2016年開催で東京が敗れたのは、国内での支持率が低かったのも一因。総合評価では1位だったが、支持率では7つの候補地のうちで最低。今回も昨年5月にIOCが発表した調査結果では、マドリード78%、イスタンブール73%。東京は47%と低い。ロンドン五輪のあとに行なった調査では66%と上がったがまだ低い。なぜ支持率が上がらないかと言うと、日本では賛成、反対、どちらでもない、の3択のうち、どちらでもないが30%程度あるため。間際にならないと態度を鮮明にしない国民性が足を引っ張っている。さらに長野五輪の苦い経験がある。開催に対して国が面倒を見ないことで、開催後に県民負担が尋常でなかった。アテネ五輪では総費用が大会経費を除いても当初の2倍以上になった。その後遺症が今も残って、ギリシャ政府の財政逼迫の要因となっている。歳出削減とか増税とか、公共料金値上げが行われて抗議の声が起ったのも目新しい。費用を都民の医療などの社会福祉に費用を回すべきだという声もある。
====
» やること: 東京の五輪招致と支持率を扱った本文を、最後の文の後から書き継ぐこと。 この後に続く行は参照しなくてよい。

[データセットの項目]
====
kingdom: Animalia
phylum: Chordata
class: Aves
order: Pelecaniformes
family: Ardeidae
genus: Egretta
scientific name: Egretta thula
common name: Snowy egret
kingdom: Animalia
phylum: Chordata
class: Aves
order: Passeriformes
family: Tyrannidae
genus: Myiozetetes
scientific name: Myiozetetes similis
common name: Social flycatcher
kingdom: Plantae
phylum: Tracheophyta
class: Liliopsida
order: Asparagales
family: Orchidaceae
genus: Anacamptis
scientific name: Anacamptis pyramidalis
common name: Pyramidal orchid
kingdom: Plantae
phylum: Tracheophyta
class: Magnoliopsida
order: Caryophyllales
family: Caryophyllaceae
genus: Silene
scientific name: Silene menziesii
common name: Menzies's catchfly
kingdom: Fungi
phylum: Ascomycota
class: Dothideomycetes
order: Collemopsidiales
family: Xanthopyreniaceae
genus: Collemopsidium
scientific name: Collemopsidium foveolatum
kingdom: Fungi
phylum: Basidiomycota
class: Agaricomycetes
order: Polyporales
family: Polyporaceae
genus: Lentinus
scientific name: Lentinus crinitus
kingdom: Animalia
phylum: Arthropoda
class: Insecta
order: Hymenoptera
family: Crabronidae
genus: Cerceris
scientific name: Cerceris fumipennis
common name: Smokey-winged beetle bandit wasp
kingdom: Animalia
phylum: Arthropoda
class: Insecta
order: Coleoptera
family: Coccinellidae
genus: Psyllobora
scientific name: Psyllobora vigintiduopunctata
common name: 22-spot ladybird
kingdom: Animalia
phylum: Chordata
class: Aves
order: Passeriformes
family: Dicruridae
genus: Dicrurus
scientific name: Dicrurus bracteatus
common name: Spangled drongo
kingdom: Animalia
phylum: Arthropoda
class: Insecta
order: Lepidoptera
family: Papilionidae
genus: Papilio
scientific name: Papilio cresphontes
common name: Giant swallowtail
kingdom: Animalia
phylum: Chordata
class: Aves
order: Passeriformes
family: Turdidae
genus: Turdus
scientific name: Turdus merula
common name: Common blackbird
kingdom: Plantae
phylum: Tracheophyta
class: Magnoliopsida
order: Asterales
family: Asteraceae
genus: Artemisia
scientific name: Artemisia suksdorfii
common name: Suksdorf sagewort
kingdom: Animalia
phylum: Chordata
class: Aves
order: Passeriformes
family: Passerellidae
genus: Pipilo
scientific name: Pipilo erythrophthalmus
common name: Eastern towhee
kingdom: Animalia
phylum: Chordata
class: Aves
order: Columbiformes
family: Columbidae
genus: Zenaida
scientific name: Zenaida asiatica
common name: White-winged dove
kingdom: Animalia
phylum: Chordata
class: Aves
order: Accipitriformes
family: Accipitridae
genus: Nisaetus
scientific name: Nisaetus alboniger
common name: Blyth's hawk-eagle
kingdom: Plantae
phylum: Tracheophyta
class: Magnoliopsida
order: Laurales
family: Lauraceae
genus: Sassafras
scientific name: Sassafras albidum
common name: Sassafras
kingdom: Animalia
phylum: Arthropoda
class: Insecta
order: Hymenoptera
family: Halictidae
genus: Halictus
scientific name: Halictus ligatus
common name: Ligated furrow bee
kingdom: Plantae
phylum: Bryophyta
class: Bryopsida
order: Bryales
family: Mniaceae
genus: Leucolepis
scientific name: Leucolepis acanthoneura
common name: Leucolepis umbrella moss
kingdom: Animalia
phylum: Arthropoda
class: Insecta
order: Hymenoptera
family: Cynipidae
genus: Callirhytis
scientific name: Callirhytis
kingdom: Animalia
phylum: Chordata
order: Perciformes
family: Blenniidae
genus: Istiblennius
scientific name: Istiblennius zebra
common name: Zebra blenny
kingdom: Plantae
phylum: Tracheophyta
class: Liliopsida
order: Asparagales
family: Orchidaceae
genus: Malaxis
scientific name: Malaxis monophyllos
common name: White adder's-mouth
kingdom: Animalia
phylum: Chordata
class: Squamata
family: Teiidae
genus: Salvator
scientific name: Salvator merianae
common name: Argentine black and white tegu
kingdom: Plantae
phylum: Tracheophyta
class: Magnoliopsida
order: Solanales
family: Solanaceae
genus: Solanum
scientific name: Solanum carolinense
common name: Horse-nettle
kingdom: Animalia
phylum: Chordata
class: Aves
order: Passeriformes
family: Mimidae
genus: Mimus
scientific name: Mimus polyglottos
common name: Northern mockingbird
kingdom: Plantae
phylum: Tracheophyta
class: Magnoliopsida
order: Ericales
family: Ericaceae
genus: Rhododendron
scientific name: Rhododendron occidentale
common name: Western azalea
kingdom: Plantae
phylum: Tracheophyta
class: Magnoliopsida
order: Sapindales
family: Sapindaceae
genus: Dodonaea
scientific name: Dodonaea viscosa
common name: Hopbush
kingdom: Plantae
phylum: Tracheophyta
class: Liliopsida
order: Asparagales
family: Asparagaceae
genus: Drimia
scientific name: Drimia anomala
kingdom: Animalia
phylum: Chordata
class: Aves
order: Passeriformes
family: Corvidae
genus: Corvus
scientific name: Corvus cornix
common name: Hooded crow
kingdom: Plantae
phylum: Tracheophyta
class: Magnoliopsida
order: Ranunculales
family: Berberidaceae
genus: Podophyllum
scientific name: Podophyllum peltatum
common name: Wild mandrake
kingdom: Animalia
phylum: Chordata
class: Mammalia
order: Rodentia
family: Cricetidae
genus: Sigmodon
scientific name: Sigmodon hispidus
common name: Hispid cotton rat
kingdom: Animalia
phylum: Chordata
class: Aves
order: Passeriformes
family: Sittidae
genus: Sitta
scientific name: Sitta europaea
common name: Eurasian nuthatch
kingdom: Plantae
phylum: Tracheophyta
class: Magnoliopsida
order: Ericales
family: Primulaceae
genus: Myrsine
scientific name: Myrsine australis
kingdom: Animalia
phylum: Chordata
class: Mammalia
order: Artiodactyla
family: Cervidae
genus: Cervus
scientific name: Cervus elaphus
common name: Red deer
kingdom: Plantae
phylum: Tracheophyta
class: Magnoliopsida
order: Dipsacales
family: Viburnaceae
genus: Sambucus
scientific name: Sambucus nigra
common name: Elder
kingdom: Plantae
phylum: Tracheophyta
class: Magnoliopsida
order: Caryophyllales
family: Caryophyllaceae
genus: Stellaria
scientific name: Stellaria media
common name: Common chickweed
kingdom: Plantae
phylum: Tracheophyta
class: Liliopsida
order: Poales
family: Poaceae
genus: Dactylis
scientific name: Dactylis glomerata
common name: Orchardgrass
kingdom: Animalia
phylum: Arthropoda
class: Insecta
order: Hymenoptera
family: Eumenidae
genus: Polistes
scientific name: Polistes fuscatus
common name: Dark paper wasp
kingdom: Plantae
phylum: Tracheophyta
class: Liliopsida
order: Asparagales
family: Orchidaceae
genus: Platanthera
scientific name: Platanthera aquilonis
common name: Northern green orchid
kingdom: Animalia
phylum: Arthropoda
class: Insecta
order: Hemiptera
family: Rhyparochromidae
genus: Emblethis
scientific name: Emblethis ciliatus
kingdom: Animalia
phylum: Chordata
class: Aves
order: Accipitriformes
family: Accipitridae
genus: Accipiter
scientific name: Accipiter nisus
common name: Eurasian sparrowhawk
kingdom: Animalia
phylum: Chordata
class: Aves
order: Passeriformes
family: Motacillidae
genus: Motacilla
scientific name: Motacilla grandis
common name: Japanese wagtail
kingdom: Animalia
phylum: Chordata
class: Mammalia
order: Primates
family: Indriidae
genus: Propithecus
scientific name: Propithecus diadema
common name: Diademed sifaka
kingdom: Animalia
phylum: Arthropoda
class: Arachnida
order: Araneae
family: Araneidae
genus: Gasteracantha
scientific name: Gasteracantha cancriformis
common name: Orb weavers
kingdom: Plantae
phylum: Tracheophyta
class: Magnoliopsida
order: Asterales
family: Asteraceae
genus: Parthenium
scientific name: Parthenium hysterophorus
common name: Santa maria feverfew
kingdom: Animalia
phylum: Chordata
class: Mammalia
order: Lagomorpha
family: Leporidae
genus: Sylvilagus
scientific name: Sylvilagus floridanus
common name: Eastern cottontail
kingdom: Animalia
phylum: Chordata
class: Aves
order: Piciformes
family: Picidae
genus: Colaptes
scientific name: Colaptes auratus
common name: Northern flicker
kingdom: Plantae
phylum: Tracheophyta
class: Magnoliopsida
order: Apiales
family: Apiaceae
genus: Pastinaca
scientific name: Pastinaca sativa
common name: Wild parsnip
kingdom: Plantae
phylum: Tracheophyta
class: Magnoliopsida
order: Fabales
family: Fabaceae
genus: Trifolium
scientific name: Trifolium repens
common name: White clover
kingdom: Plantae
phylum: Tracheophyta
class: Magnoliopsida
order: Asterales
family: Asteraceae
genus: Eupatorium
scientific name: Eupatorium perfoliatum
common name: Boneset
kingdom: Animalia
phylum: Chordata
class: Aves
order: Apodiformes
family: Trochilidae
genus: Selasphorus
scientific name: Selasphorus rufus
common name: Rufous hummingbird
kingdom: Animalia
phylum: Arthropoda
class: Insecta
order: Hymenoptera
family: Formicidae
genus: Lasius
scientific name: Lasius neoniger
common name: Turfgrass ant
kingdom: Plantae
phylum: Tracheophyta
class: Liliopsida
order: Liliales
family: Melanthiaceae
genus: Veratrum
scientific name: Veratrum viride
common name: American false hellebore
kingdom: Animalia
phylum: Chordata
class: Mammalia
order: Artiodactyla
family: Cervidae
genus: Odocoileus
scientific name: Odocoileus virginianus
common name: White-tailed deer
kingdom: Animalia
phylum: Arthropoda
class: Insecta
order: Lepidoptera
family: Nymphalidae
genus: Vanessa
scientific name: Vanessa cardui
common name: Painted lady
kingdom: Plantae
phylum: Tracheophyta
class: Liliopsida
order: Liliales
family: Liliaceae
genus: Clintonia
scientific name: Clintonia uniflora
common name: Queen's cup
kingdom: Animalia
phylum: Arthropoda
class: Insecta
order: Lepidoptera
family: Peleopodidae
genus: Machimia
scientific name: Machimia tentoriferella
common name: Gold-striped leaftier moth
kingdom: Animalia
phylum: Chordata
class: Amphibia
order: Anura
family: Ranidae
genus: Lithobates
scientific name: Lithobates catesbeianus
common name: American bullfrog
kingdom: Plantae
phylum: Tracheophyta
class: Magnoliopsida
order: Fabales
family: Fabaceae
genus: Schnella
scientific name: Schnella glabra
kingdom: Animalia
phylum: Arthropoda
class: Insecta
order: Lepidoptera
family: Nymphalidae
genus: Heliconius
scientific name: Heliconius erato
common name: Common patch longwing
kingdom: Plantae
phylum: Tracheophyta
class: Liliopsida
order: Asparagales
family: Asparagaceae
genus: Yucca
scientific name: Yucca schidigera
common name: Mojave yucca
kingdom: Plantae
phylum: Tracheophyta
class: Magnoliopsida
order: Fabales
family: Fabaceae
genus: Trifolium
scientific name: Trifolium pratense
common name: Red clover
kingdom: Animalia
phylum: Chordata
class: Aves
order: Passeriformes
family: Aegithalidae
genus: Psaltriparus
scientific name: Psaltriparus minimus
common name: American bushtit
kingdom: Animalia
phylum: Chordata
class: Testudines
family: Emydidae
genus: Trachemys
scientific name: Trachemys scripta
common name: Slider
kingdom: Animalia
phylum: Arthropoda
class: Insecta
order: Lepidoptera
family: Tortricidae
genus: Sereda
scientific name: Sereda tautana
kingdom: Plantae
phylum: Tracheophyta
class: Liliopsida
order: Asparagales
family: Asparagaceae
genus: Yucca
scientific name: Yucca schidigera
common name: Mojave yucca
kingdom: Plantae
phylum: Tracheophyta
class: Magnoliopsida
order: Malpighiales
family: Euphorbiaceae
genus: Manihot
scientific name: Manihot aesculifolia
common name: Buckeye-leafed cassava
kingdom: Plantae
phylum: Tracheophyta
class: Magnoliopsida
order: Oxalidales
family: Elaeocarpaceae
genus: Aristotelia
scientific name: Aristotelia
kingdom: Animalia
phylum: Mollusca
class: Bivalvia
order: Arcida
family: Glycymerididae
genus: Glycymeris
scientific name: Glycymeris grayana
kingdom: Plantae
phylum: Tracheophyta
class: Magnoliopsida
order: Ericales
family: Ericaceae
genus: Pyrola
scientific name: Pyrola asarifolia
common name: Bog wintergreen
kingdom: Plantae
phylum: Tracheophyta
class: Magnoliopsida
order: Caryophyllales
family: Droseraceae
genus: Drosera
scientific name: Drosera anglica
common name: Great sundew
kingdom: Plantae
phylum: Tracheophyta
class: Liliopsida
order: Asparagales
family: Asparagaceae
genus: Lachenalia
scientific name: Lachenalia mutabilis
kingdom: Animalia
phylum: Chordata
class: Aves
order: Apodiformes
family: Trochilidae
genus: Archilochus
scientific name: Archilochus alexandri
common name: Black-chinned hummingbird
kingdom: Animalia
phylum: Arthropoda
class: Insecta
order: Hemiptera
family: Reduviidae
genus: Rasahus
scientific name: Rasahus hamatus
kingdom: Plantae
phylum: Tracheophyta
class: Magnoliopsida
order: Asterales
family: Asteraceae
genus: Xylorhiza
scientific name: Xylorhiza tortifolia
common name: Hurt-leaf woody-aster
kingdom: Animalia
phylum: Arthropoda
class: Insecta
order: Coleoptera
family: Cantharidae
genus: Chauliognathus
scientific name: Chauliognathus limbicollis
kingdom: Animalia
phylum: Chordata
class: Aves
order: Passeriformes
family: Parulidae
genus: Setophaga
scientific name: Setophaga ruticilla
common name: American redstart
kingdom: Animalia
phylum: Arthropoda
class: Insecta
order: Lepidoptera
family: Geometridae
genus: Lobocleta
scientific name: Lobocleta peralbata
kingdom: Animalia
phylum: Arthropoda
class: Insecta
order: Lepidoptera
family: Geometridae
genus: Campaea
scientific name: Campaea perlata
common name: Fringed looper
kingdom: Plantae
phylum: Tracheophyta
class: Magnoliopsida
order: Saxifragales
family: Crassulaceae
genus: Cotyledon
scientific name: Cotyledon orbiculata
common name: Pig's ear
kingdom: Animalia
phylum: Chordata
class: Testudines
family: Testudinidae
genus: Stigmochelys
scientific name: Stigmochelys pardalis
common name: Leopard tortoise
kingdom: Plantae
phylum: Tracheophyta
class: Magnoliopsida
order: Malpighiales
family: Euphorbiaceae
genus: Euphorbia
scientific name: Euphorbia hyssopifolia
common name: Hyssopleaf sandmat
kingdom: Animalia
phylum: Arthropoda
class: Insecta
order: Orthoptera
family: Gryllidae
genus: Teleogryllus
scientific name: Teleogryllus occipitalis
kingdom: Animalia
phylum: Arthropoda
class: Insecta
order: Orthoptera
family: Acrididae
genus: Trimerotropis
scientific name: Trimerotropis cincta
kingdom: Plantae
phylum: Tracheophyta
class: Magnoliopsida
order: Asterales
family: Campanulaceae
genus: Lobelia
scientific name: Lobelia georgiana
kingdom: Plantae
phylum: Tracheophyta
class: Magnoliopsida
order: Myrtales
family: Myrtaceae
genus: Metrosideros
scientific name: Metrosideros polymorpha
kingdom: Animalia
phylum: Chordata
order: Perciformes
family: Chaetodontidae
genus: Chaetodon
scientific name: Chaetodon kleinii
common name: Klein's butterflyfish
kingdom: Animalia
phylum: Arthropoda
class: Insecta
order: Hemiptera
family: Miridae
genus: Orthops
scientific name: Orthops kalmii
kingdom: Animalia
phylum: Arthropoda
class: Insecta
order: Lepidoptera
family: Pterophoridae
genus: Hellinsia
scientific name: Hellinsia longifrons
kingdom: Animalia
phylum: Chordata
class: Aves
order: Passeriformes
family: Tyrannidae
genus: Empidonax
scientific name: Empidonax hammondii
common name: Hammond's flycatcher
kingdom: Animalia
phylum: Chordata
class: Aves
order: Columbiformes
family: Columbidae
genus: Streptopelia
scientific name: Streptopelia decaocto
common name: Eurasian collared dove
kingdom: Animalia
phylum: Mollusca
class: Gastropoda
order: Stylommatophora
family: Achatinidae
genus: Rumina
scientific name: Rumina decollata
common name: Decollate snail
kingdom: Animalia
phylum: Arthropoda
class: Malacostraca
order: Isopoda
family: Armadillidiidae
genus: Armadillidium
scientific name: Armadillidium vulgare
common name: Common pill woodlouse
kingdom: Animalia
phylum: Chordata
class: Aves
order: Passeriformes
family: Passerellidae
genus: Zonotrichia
====
» 回答:
見込みはどうだろうか。111人のIOC委員はスポーツ貴族と言われる。移動は夫婦でファーストクラス。大使並みの歓迎を受ける。それらの人を口説くには理屈では行かないサムシングがある。かっては1票3000万円とも言われた。アジアオセアニア29、アフリカ15、南北アメリカ20で欧州47。欧州委員の票を取り込まなければ勝ち目はない。ロビイングでの日本の切り札は皇族。IOC委員で竹田JOC委員長は皇族の出。その筋からの協力をお願いしてはどうか。また日本体育協会張会長はトヨタの元社長会長で世界に幅広いネットワークを持つ。安倍内閣もスポーツ庁新設を計画。復興と絆を世界にアピールすれば従来にない強いアピールにもなる。立候補したからには国をあげて実現することだ。